La impunidad de los poderosos y el castigo ejemplar para quienes se rebelan contra el sistema revelan una justicia al servicio del capital y de la guerra.
UN JOVEN CONTRA EL PODER ECONÓMICO
Luigi Mangioni, 23 años, es arrastrado por agentes de policía neoyorquinos, esposado, rodeado de fusiles y sirenas. Su crimen: matar a un multimillonario responsable de especular con medicamentos vitales, dejando sin tratamiento a miles de personas para inflar las cuentas de sus accionistas.
El sistema no persigue la violencia estructural de las farmacéuticas ni los miles de muertos que provocan cada año sus decisiones de mercado.
La maquinaria del Estado se enciende solo cuando alguien rompe el pacto de silencio y actúa contra los intocables. Mangioni es juzgado, condenado y enterrado vivo en la cárcel, mientras los que lucran con la enfermedad siguen brindando en sus despachos.
Este caso no es un accidente. La historia reciente está llena de ejemplos en los que la justicia persigue a quienes tocan los cimientos del poder económico, mientras mira a otro lado cuando el crimen lo cometen los ricos, los bancos o las corporaciones. Las leyes no son universales, son un chaleco antibalas para los dueños del sistema.
NETANYAHU, EL GENOCIDIO CON DECORACIÓN DIPLOMÁTICA
Mientras Mangioni es encerrado de por vida, Benjamin Netanyahu viaja en avión oficial, pisa alfombras rojas y recibe aplausos en parlamentos europeos. Según cifras de Naciones Unidas, la ofensiva militar israelí ha provocado más de 60.000 muertes en Gaza, la mayoría civiles, niñas y niños incluidos. La Corte Penal Internacional ha pedido órdenes de arresto contra altos cargos israelíes por crímenes de guerra, pero Netanyahu sigue cerrando contratos millonarios de armas y vigilancia con Occidente.
El contraste es obsceno. Un joven que mata a un hombre rico es un monstruo; un primer ministro que ordena arrasar hospitales, escuelas y campos de refugiados es un socio respetable. La diferencia no está en el número de muertos, sino en la jerarquía del crimen. Si la violencia protege el capital o los intereses geopolíticos de las potencias, se vuelve legítima.
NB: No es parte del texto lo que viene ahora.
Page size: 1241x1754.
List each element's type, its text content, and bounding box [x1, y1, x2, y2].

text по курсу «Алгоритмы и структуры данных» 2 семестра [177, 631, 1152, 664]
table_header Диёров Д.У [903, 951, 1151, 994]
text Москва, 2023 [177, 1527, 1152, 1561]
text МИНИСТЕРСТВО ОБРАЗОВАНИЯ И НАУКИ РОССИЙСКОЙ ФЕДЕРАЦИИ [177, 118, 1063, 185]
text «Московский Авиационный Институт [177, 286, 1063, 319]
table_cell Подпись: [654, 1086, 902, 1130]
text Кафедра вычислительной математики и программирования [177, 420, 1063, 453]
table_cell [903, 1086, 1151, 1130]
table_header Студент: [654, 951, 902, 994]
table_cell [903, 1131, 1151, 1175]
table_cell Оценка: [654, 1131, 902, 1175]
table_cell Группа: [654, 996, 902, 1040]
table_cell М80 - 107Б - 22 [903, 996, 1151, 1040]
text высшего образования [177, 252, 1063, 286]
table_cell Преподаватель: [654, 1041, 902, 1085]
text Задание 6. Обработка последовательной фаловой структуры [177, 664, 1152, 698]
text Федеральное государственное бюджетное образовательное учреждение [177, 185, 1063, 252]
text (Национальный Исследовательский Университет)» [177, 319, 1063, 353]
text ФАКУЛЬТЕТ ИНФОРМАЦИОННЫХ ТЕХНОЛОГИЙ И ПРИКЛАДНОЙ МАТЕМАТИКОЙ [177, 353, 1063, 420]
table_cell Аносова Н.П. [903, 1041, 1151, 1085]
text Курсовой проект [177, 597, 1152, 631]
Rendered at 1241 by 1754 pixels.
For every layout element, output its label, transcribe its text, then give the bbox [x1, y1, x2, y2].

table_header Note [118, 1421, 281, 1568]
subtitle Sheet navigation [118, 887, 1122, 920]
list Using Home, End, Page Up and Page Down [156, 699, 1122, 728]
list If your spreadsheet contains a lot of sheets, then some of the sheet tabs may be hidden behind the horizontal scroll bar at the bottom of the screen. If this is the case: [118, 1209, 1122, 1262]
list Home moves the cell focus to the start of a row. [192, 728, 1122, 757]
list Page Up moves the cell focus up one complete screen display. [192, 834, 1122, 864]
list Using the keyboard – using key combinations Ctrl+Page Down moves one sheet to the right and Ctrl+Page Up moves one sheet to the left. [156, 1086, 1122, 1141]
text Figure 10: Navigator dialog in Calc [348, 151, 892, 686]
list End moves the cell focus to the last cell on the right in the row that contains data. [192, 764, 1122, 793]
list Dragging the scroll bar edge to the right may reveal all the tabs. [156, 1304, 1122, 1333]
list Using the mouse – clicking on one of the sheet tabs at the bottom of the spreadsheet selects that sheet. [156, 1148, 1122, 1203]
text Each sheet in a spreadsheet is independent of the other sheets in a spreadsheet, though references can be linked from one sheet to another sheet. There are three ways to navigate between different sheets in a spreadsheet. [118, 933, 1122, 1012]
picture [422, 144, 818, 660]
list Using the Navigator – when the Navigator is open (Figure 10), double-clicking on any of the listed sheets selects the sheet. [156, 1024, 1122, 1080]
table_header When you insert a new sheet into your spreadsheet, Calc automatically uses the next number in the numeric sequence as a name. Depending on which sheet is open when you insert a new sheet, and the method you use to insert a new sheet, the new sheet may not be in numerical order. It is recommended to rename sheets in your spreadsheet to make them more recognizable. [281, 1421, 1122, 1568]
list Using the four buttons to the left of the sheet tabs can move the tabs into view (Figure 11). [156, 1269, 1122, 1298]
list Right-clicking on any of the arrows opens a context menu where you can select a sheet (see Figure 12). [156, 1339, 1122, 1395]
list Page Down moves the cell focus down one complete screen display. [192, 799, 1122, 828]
Si la violencia se dirige contra quienes se enriquecen con la muerte ajena, se convierte en delito imperdonable.
La justicia internacional, supuestamente imparcial, persigue a líderes africanos, activistas incómodos y pueblos ocupados, pero calla ante los crímenes de Estado de un aliado estratégico de Estados Unidos y la OTAN. El derecho humanitario se deshace cuando el genocida tiene la bandera correcta y los amigos adecuados.
La historia de Mangioni y Netanyahu desnuda la hipocresía global: la cárcel está reservada para quienes desafían el orden de los poderosos; la impunidad, para quienes lo sostienen matando a escala industrial.